I don't know how authentic this Bulgarian Yogurt Culture is but it could be worth trying.


So where did the original Bulgarian yogurt starters come from?

friendly probiotic bacteria I'm so glad you asked me that (she said stepping up onto her soapbox!)

It is believed that the strain of bacteria nowadays called L bulgaricus is not the original strain referred to by Metchnikoff, the Russian born Nobel Prize winner who could be called the father of probiotics.

The strain he refered to could produce 25g/l of lactic acid when grown in milk, but this high level of acidity is not typical of the modern day L bulgaricus but sounds more like a strain of L helveticus.

In the international culture collections there is only one strain identified as "one of the original Metchnikoff strains" and it is was deposited as L jugurti which is nowdays recognised as a strain of L helvitcus.


In Bulgaria, it was the custom for each household to make their own yogurt, but as the process became more industrialised, the Bulgarian people felt that their life-enhancing yogurt was deteriorating in flavour.

To stop this deterioration, a large number of lactic acid bacteria were isolated from yogurts still being made by people in the different country areas of Bulgaria.
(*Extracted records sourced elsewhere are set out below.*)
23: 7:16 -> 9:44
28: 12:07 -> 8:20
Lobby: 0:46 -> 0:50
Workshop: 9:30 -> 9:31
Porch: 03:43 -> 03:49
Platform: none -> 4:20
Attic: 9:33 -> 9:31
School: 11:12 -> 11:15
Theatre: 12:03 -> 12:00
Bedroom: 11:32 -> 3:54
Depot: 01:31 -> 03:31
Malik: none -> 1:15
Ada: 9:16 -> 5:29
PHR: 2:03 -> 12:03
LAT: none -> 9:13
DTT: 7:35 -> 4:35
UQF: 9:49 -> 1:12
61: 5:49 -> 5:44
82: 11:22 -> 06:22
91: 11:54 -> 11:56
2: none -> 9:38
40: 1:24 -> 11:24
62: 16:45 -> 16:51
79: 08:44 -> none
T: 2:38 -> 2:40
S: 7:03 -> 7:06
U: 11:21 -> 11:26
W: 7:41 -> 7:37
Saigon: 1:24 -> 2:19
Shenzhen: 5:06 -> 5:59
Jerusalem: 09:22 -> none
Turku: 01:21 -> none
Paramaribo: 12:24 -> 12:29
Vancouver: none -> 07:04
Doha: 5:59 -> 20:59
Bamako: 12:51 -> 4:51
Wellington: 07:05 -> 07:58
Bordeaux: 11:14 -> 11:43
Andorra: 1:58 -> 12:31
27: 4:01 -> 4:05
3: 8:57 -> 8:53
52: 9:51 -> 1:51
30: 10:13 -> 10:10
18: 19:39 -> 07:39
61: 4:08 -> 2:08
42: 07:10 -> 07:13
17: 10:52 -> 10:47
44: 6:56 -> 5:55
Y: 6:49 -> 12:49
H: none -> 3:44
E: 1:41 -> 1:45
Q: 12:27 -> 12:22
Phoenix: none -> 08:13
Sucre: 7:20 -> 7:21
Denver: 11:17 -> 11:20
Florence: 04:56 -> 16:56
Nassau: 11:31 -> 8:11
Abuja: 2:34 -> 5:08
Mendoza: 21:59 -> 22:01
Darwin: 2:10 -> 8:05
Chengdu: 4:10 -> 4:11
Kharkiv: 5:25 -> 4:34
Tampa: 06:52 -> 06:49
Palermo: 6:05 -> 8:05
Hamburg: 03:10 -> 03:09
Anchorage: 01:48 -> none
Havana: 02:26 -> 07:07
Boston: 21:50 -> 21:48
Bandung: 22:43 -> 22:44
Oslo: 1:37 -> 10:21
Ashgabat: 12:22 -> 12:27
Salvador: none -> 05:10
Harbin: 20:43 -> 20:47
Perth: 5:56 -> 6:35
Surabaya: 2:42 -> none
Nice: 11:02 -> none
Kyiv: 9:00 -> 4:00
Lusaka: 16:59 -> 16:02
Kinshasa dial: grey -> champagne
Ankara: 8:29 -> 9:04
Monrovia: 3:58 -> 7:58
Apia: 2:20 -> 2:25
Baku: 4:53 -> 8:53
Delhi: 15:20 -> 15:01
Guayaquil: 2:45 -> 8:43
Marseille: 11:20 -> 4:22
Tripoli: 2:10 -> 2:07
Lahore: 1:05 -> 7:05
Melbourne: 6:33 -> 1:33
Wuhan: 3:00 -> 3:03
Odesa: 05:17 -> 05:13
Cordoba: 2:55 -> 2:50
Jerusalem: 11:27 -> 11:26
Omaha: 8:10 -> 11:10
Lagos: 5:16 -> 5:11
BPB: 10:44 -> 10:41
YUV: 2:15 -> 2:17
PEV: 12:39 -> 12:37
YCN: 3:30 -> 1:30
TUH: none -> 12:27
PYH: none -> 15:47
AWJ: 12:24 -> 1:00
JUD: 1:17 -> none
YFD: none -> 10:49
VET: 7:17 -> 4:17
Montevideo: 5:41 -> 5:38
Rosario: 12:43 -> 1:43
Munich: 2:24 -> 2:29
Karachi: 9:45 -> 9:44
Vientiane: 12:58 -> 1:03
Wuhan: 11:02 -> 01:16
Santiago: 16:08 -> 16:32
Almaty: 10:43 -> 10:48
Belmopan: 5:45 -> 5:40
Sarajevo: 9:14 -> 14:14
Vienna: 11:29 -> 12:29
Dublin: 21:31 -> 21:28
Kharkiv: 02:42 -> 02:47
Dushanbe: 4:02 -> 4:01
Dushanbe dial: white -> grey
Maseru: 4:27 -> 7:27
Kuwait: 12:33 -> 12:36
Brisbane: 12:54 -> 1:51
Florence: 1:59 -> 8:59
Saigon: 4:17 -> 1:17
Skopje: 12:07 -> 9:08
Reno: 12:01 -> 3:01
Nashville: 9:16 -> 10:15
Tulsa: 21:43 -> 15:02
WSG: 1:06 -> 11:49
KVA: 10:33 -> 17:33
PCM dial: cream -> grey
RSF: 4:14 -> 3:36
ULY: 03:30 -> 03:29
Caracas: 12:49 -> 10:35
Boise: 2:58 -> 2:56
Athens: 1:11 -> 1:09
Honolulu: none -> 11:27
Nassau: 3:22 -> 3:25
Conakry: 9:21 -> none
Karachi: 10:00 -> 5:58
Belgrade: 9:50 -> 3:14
Seven starters that contained the "magic" of the original Bulgarian yogurt were used to improve the quality of the yogurt being produced by the dairy industry.

The wonderful thing is that some of those original starters such as 5-12, 144-12 and 37-18 are still used for yogurt production today.

One of the reasons behind the flavour and health-enhancing aspects of authentic Bulgarian yogurt is that it was originally produced by the method that has always produced the best of the world's food ie using the best as parent for the next generation.

Whenever someone in a village needed to make yogurt, obviously they needed to first find a starter. Naturally, they would use the tastiest, most desirable yogurt they knew of for that starter. So over the centuries of yogurt making in Bulgaria, their yogurt has been continually selected for the best of qualities. Never was the selection based upon what "filler" could give a manufacturer more dollars for his product or any of the other considerations that go into so much of our food production nowadays.

roots of the berberis plant was used as a starter in bulgarian yogurt

It is believed that some of the original starters came about through vegetative means when milk was inoculated by the shepherds in the Rodopi mountains of Bulgaria. They softened the roots of plants such as Christ's thorn (Paliurus aculeatus) and Barberry (Berberis vulgaris Lam) and put the resulting juice in the milk to inoculate it.

Through the centuries of symbiotic interaction between these two wonderful Bulgarian starters - one taken from milk and one taken from plants - a unique taste developed. Many people believe that "true" Bulgarian yogurt can only be made through using starter from Bulgaria. Most of the original starters have been patented and are now in world wide production so you probably can make something pretty authentic by choosing your source carefully.

Unfortunately, much of the research on this health giving yogurt and sour milk is written in - you guessed it! -Bulgarian. So until my language skills improve - that's your lot!